#### YOUR GOAL:
Please reproduce, exactly as given, the lines running from the start of the data to the line containing "focal_35mm: 37", inclusive, and omit the pictures.

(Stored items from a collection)
※
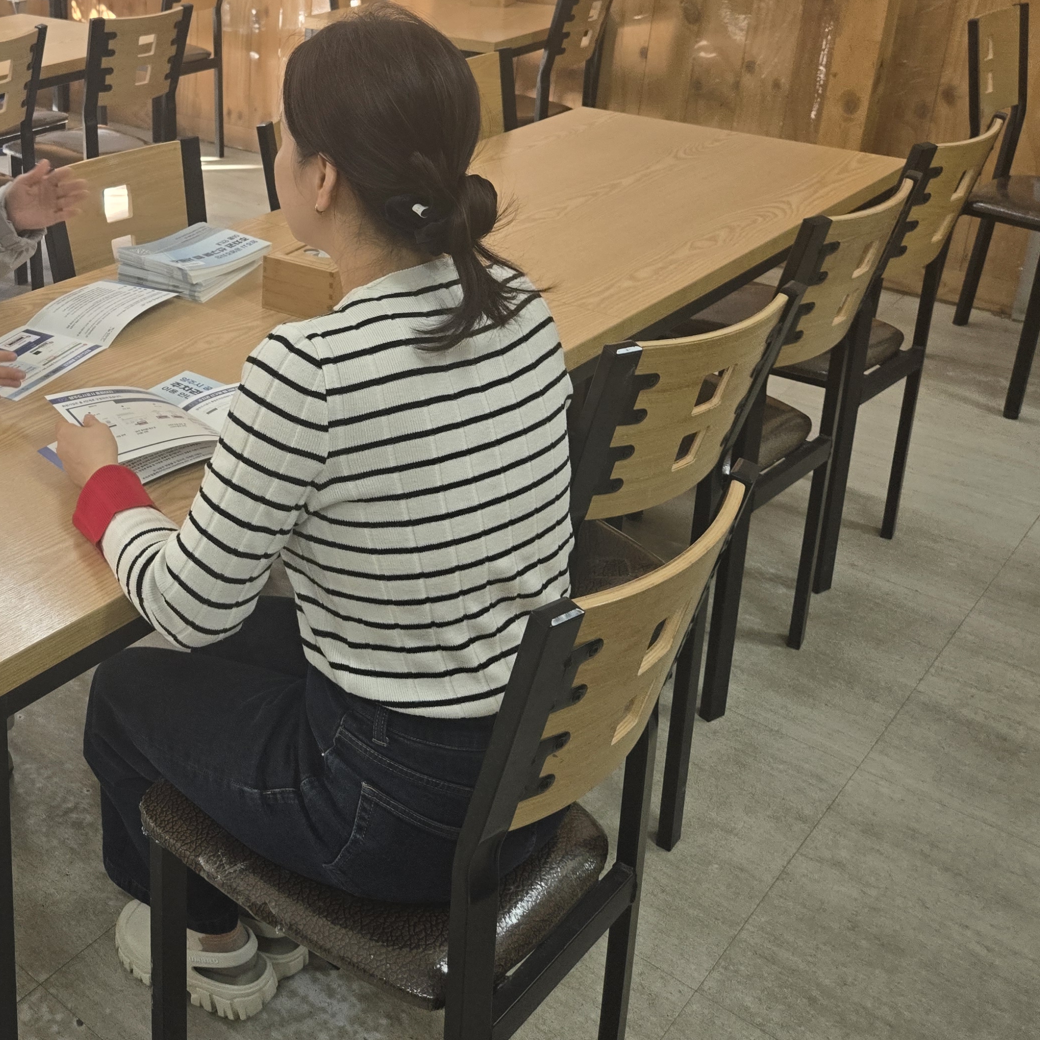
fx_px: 1326
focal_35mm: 39
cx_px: 90
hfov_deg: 39.5
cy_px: 313
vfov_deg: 42.0
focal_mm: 5.4
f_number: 1.8
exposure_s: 1/120
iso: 50
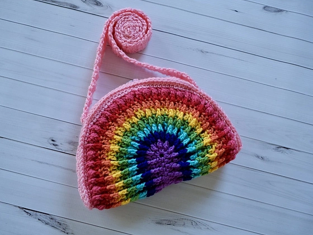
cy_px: 116
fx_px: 298
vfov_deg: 42.9
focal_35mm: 33
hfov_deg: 55.3
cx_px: 143
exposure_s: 1/100
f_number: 4
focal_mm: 20.2
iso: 800
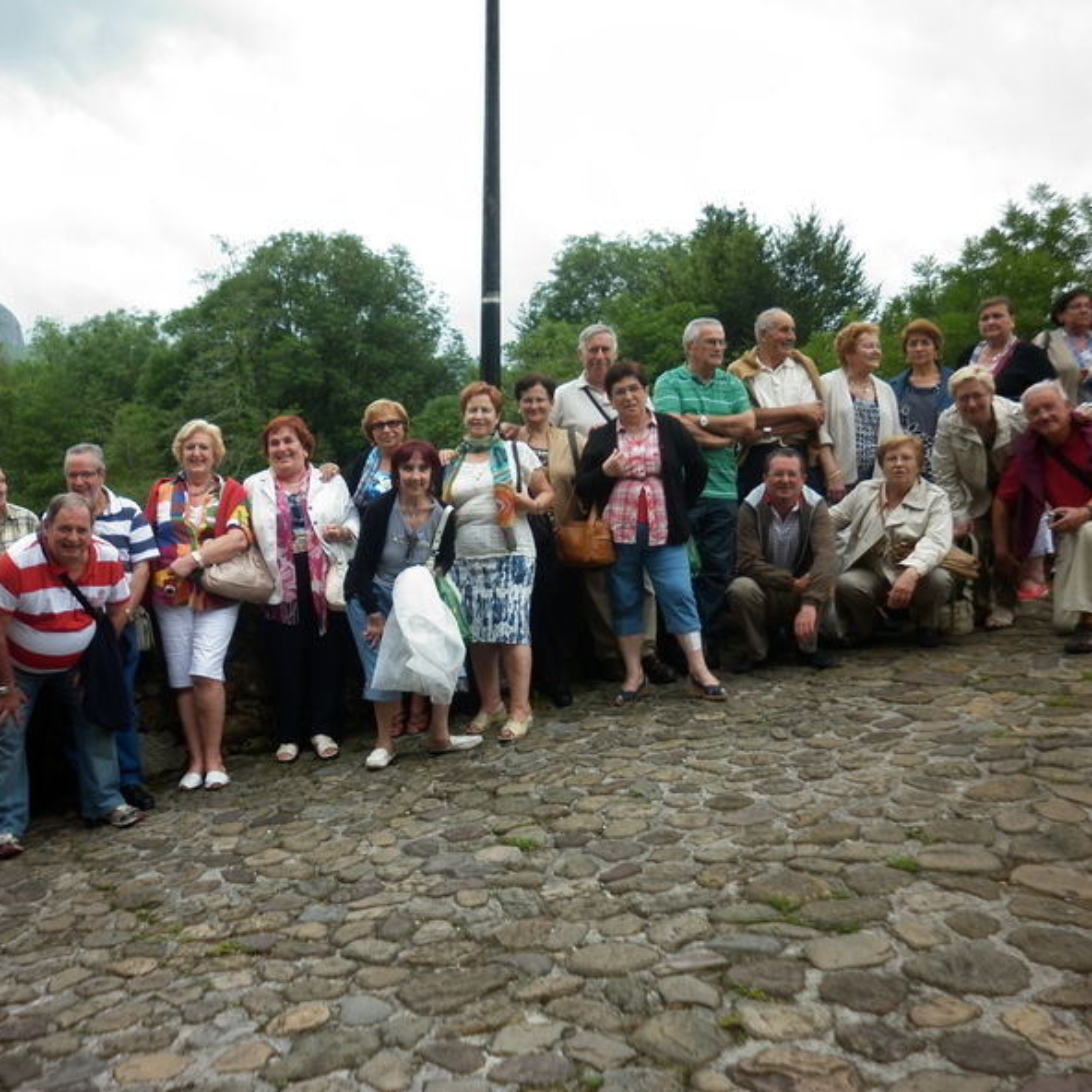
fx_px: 1321
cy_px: 552
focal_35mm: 37
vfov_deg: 44.9
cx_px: 386
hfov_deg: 44.4
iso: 80
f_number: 2.9
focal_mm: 5.6
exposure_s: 1/400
※
#### RESULT OF THE TASK:
fx_px: 1326
focal_35mm: 39
cx_px: 90
hfov_deg: 39.5
cy_px: 313
vfov_deg: 42.0
focal_mm: 5.4
f_number: 1.8
exposure_s: 1/120
iso: 50
cy_px: 116
fx_px: 298
vfov_deg: 42.9
focal_35mm: 33
hfov_deg: 55.3
cx_px: 143
exposure_s: 1/100
f_number: 4
focal_mm: 20.2
iso: 800
fx_px: 1321
cy_px: 552
focal_35mm: 37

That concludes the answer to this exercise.